------ Extract to read

Friday Night is Music Night: tomorrow, Dresden…


And “now”, as that not-very-nice-man John Cleese always used to say… “for something completely different.” Tomorrow if I am not mistaken is the 65th anniversary of the raids by RAF Bomber Command and the USAAF on Dresden, for which the poor Western Allies (unlike Stalin who demanded them) got to carry the can, and got to be made to feel really shitty and ruthless and cruel, for six decades and more. We can by now probably all agree that this actual raid was not strictly necessary:  the war was effectively over, apart from clearing up the already-ample rubble, burying the corpses, trying and sentencing the villains, re-connecting up the Mains Services across Europe, and getting a functioning Market Economy running again.

But Stalin, bless the evil little bugger, wanted and demanded a show of “shock and awe”, loosely coupled to a less-than-needful wish of his Armies to have all enemy comms in front of them obliterated. He couldn’t range artillery that far  – be there ever so many Soviet “Artillery Divisions” (which there were) –  and his air force never quite had the heavy-lifting capacity ours did. So he got what he wanted: Roosevelt the scoundrel loved him anyway, and nobody was listening to poor old Churchill by then. The ally that bought the time in the first place, to form a coalition of allies, was by then regarded as the least important, and moribund, with a crumbling Empire to boot.

The result was the consigning down-the-memory-hole of chaps like this one in the video below. There has never even been a campaign medal for RAF Bomber Command, which suffered about 48% fatal casualties, around 56,000 men – a higher percentage even than the Merchant Navy.

The whole sorry episode should be a real object lesson to peoples who have some vestigial abillity to appoint and dismiss their governments.

You people all around and around, including us here, ought to be bloody careful who you vote for – you might get tyrannical psychotic murdering messianinc megalomaniacs, masquerading as caring liberal social democrats. I’m not saying quite out loud that Obama is one of that crowd, but you Americans who come and watch this page should tell your compatriots that they were not really thinking straight when you/they voted for him en masse, now, were you. He’s never been anything in his life except a gauleiter, after all – and look what a society surveilled by gauleiters brought to its people…

There’s not much time left here for us to avoid it.

------------

### Requirement A
Lay out the lines of the records as a Markdown table with the columns No. and Line, one numbered row per line and no rows for blank lines. Leave the pictures out.

------ The input

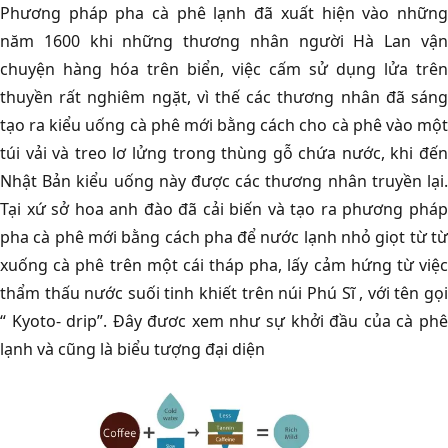
Phương pháp pha cà phê lạnh đã xuất hiện vào những
năm 1600 khi những thương nhân người Hà Lan vận
chuyện hàng hóa trên biển, việc cấm sử dụng lửa trên
thuyền rất nghiêm ngặt, vì thế các thương nhân đã sáng
tạo ra kiểu uống cà phê mới bằng cách cho cà phê vào một
túi vải và treo lơ lửng trong thùng gỗ chứa nước, khi đến
Nhật Bản kiểu uống này được các thương nhân truyền lại.
Tại xứ sở hoa anh đào đã cải biến và tạo ra phương pháp
pha cà phê mới bằng cách pha để nước lạnh nhỏ giọt từ từ
xuống cà phê trên một cái tháp pha, lấy cảm hứng từ việc
thẩm thấu nước suối tinh khiết trên núi Phú Sĩ , với tên gọi
“ Kyoto- drip”. Đây đươc xem như sự khởi đầu của cà phê
lạnh và cũng là biểu tượng đại diện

------------

### Requirement B
Quote everything in the post about the Dresden raids from "The result was" down to "the Merchant Navy.", word for word.

### Answer box A
| No. | Line |
|---|---|
| 1 | Phương pháp pha cà phê lạnh đã xuất hiện vào những |
| 2 | năm 1600 khi những thương nhân người Hà Lan vận |
| 3 | chuyện hàng hóa trên biển, việc cấm sử dụng lửa trên |
| 4 | thuyền rất nghiêm ngặt, vì thế các thương nhân đã sáng |
| 5 | tạo ra kiểu uống cà phê mới bằng cách cho cà phê vào một |
| 6 | túi vải và treo lơ lửng trong thùng gỗ chứa nước, khi đến |
| 7 | Nhật Bản kiểu uống này được các thương nhân truyền lại. |
| 8 | Tại xứ sở hoa anh đào đã cải biến và tạo ra phương pháp |
| 9 | pha cà phê mới bằng cách pha để nước lạnh nhỏ giọt từ từ |
| 10 | xuống cà phê trên một cái tháp pha, lấy cảm hứng từ việc |
| 11 | thẩm thấu nước suối tinh khiết trên núi Phú Sĩ , với tên gọi |
| 12 | “ Kyoto- drip”. Đây đươc xem như sự khởi đầu của cà phê |
| 13 | lạnh và cũng là biểu tượng đại diện |

### Answer box B
The result was the consigning down-the-memory-hole of chaps like this one in the video below. There has never even been a campaign medal for RAF Bomber Command, which suffered about 48% fatal casualties, around 56,000 men – a higher percentage even than the Merchant Navy.